__Requests__
a) Transcribe the passage on heat treating cemented carbide, starting with "There are now" and going on through "of WC balls.".
b) In the passage on heat treating cemented carbide, which gas is preferred for quenching some materials to ensure a constant cooling rate?
c) Write the next part of the passage on heat treating cemented carbide, picking up after its final sentence.

__Text excerpt__
========

S2. The provided cemented carbide material is then heat treated at a temperature of at least 700° C. to at least partial decompose metastable phase. The heat treatment may have a maximum temperature in the range of 700 ° C. to 860° C. for at least 30 minutes. Alternatively, the heat treatment may have a maximum temperature in the range of 860° C. to 1100° C. for no more than 30 minutes. However, these are guidelines only, as the precise times and temperatures are dependent upon the geometry and dimensions of the cemented carbide material subjected to the heat treatment. For larger pieces of cemented carbide material, it may be appropriate to use a heat treatment with a maximum temperature greater than 860° C. for a time longer than 30 minutes.
The cooling rate during heat treatment can influence the decomposition products that form. Cooling rates and steps are therefore predetermined to affect the final cemented carbide material. Cooling may be performed in a single step from the heat treatment temperature to room temperature, or it may require multiple steps, as shown in FIG. 2, in which a first cooling rate is applied from the heat treatment temperature to a second, lower heat treatment temperature, and a second cooling rate is applied from the second temperature to room temperature.
It has also been found that the way the cooling is applied can affect the final microstructure because of the cooling rate and the control of the cooling rate. Cooling may be performed by quenching, for example in any of water, oil, air, nitrogen, helium or a polymeric solution. When using a liquid such as water or oil as the quenching media, the liquid can start to boil around the cemented carbide. This transformation from liquid to gas gives a variable and less predictable cooling rate, and so for some types of cemented carbide material it is preferred to quench in a gas such as helium to ensure a constant cooling rate.
There are now described some examples of cemented carbide materials and the heat treatments applied.

EXAMPLE 1

A 5 kg batch of powder comprising 73.5 wt. % WC powder with a mean diameter of about 0.8 μm, 15 wt. % Fe powder, 10 wt. % Cr₃C₂powder and 1.5 wt. % Si powder was milled for about 24 hours in an attritor mill in a medium of hexane with 30 kg of WC balls.

========

[Dataset items]
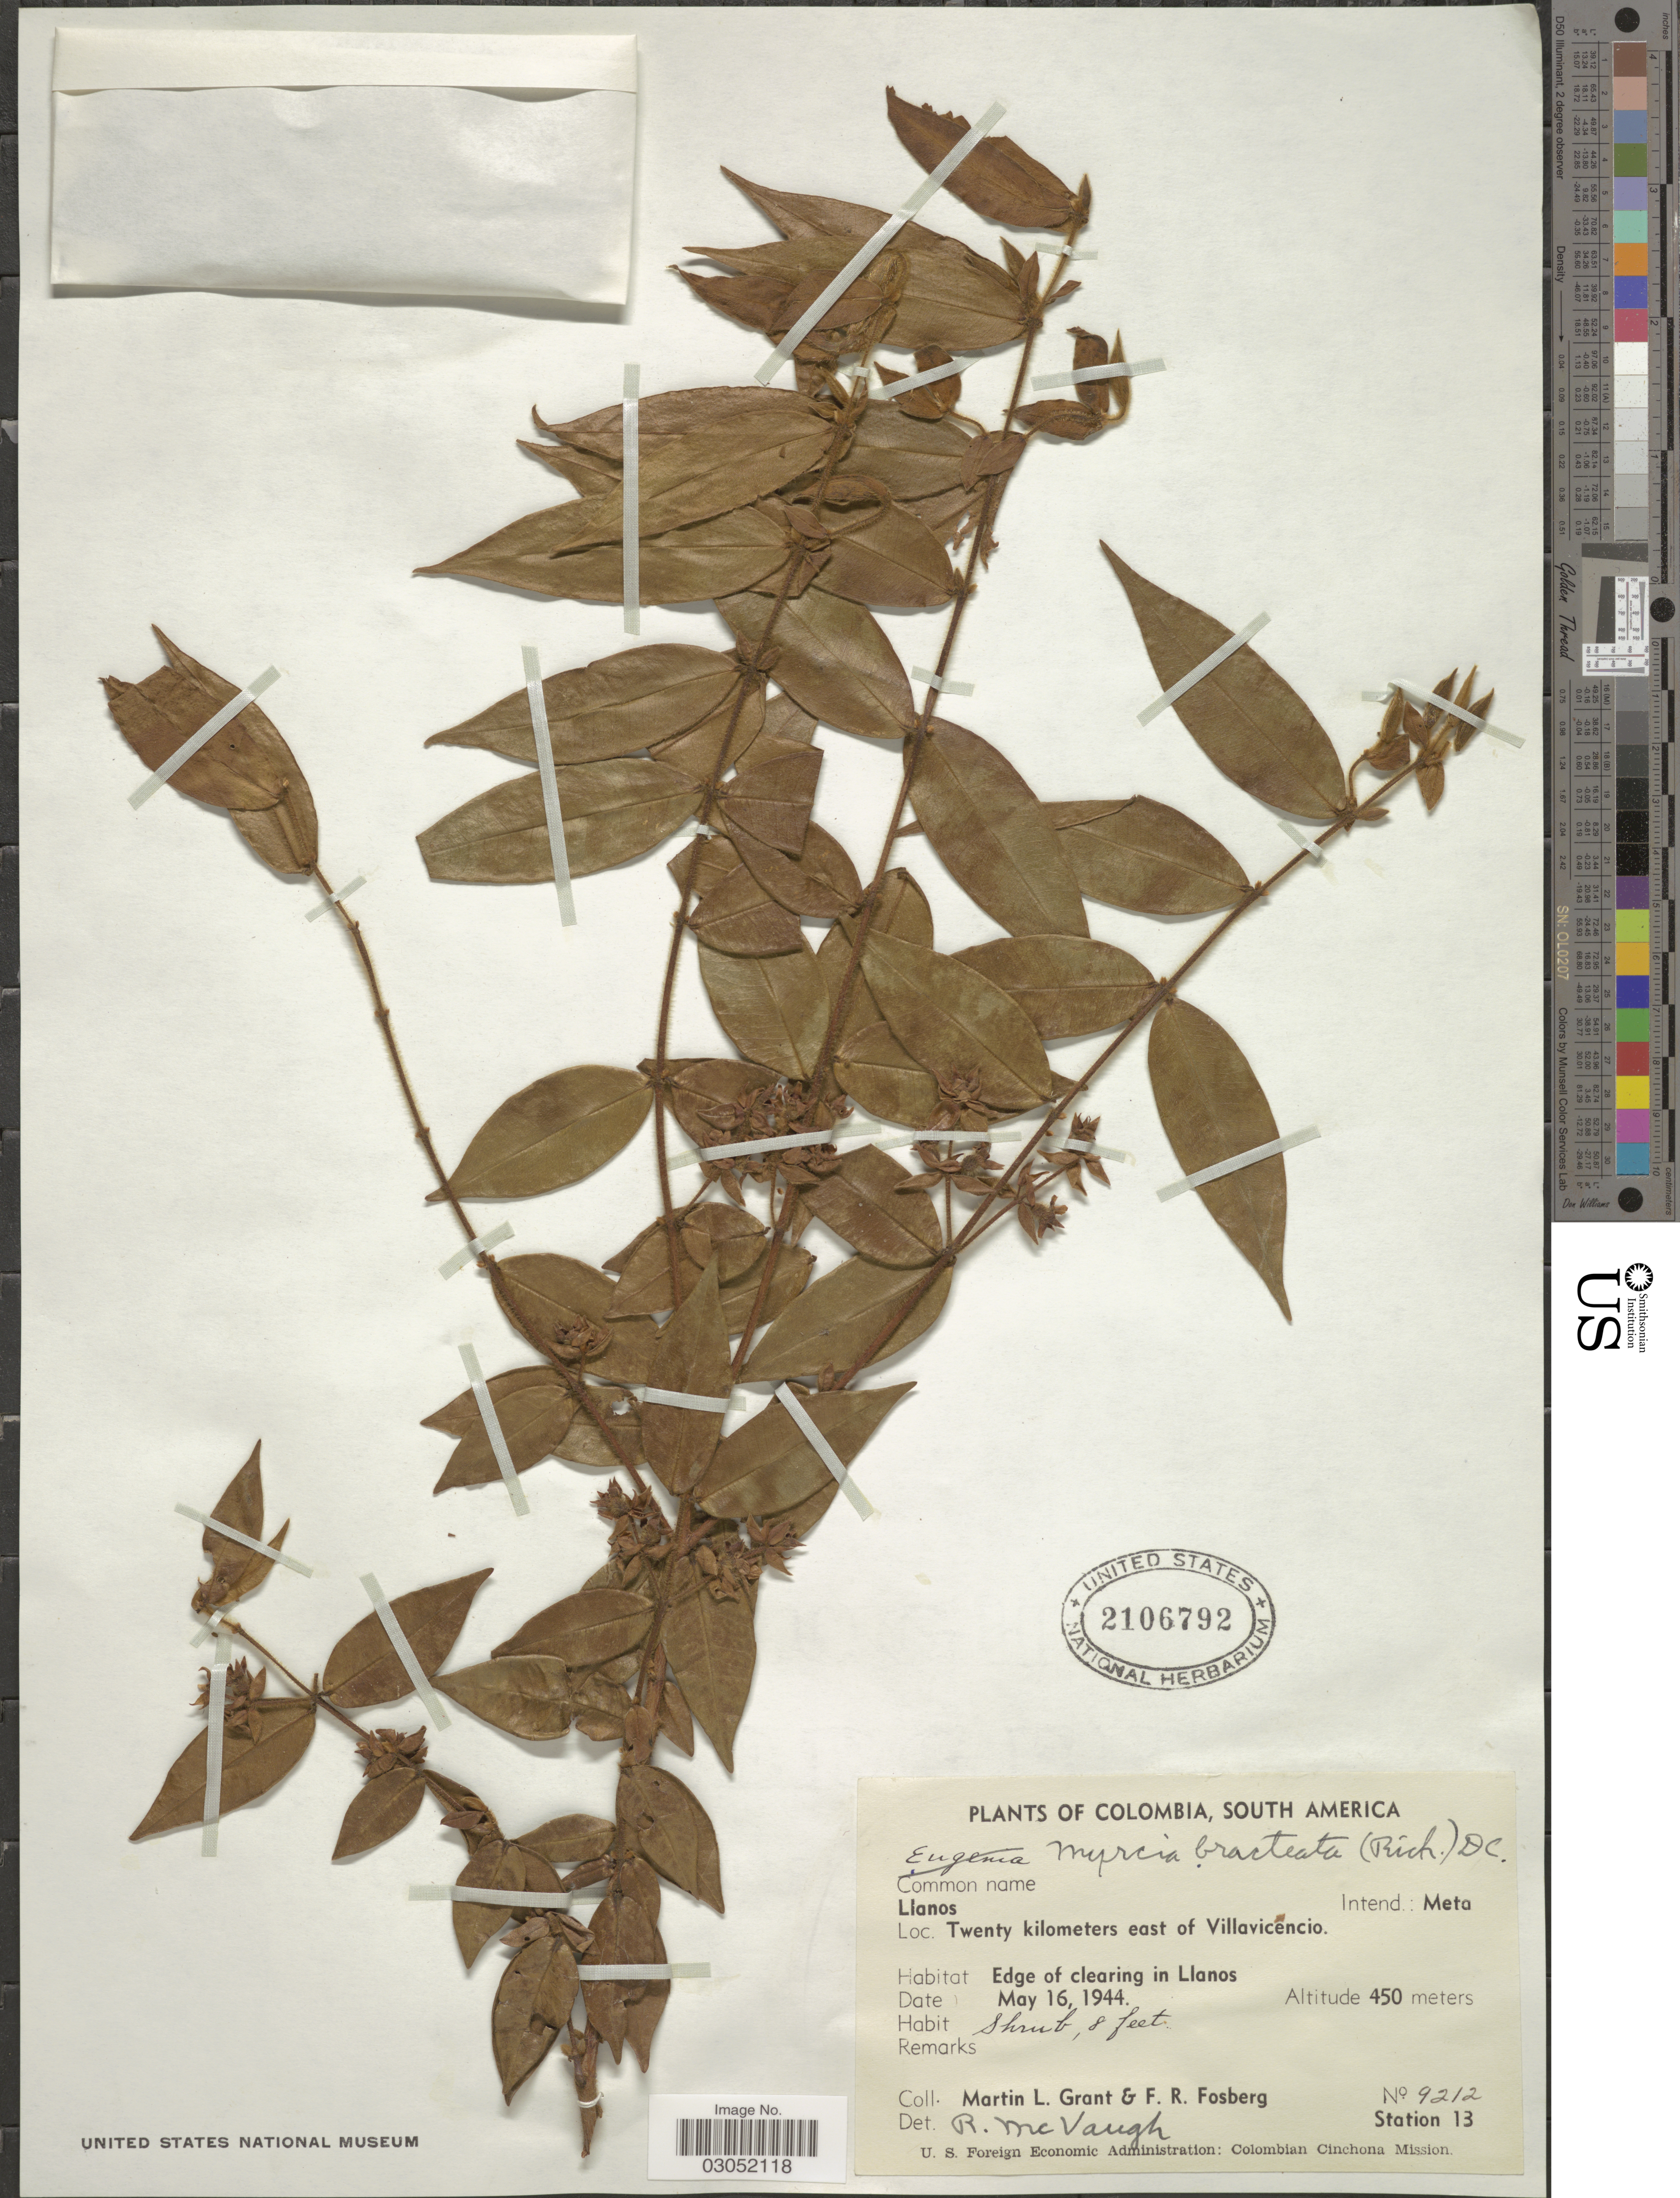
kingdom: Plantae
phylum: Tracheophyta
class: Magnoliopsida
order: Myrtales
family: Myrtaceae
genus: Myrcia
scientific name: Myrcia bracteata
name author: (Rich.) DC.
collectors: M. L. Grant & F. R. Fosberg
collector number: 9212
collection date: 1944-05-16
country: Colombia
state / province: Meta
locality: Llanos. Intend.: Meta. Twenty kilometers east of Villavicencio. Edge of clearing in Llanos.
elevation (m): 450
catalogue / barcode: US 2106792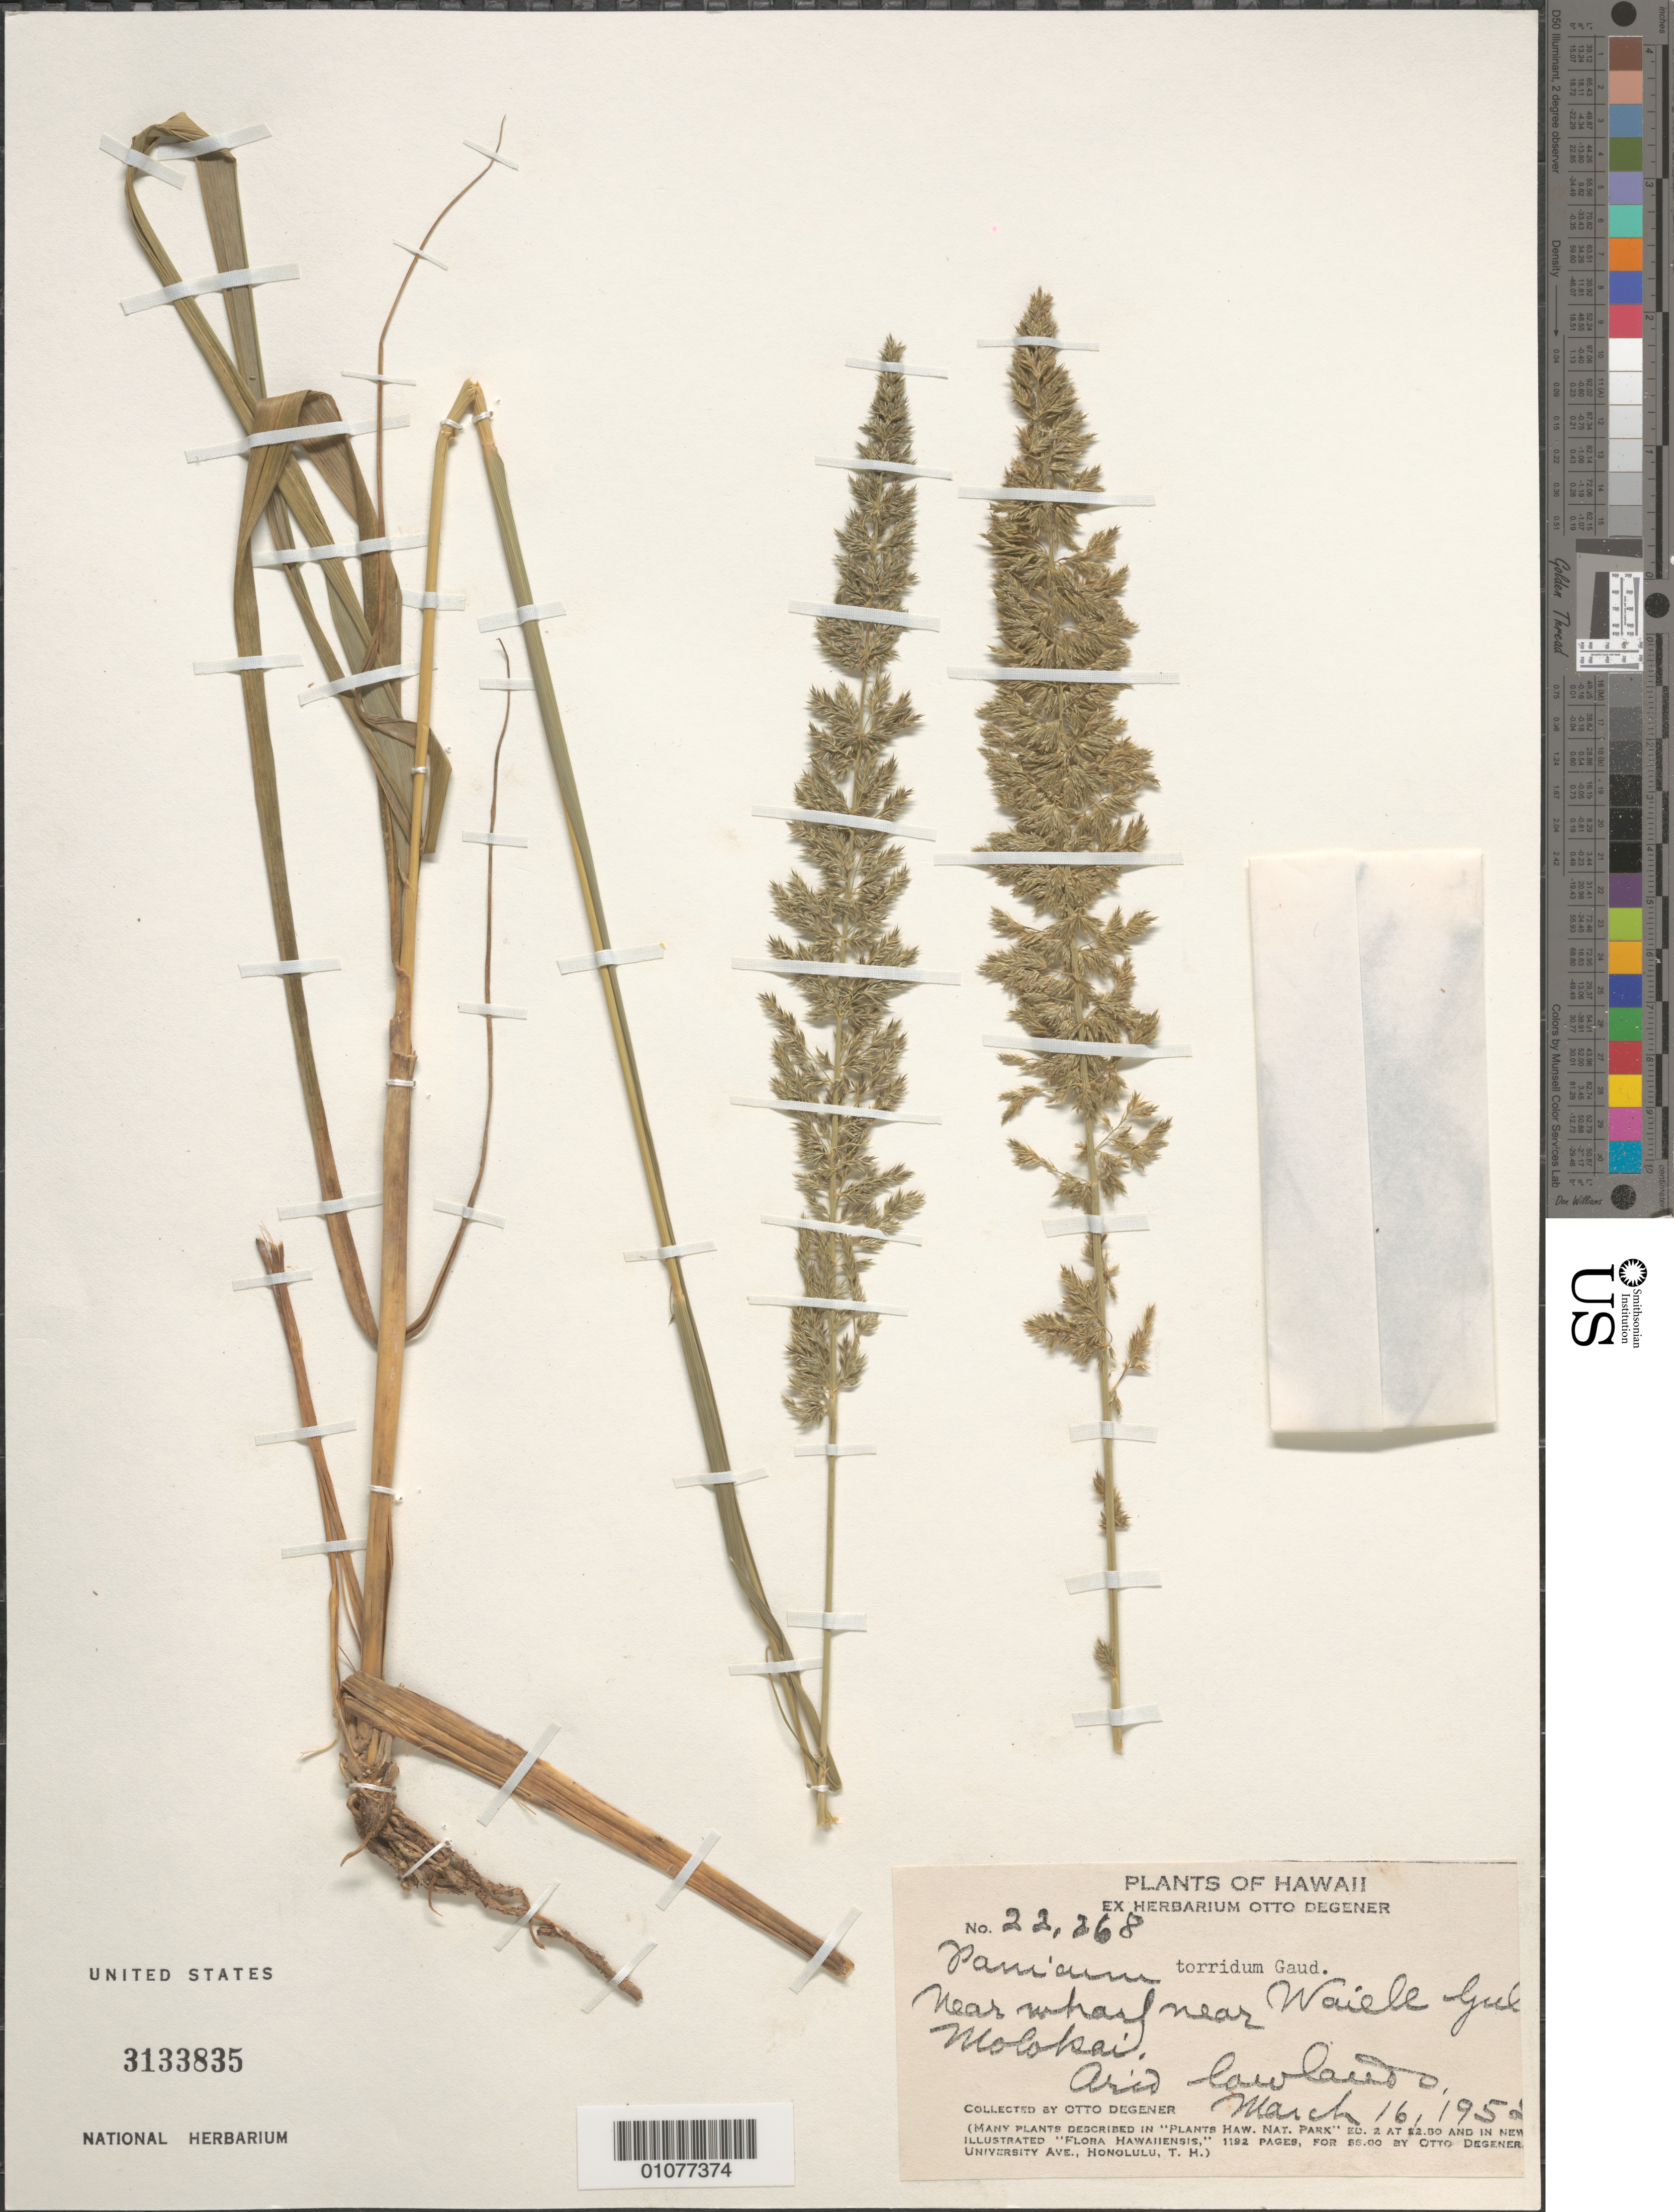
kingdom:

========

__Results of the exercise__
a)
There are now described some examples of cemented carbide materials and the heat treatments applied.

EXAMPLE 1

A 5 kg batch of powder comprising 73.5 wt. % WC powder with a mean diameter of about 0.8 μm, 15 wt. % Fe powder, 10 wt. % Cr₃C₂powder and 1.5 wt. % Si powder was milled for about 24 hours in an attritor mill in a medium of hexane with 30 kg of WC balls.

b) Helium.

c)
After milling, the resultant slurry was dried for 1 hour at 80° C. and the dried powder was screened by sieving to eliminate agglomerates and milling media. The resulting powder was pre-pressed to form blocks with a density that gave sufficient mechanical strength for the subsequent manufacturing processes of forming granules.
The blocks were then broken up by an Allgaiersieve to 500 μm and sieved to 260 μm. An ultra-sonic sieve was then used to screen out a fine fraction below 75 μm of the granulate grains, leaving a fraction between 75 μm and 260 μm. The resulting granulate grains were pre-sintered at 1200° C. for one hour. The pre-sintered granulate grains were screened to 400 μm and 60 μm. The granulate fraction was then fully sintered at 1300° C. for 1.5 hours. Finally, the fully sintered granulate grains were screened to 260 μm and 60 μm. Iron powder with the same grain fraction was then added to achieve 30 wt. % total iron content.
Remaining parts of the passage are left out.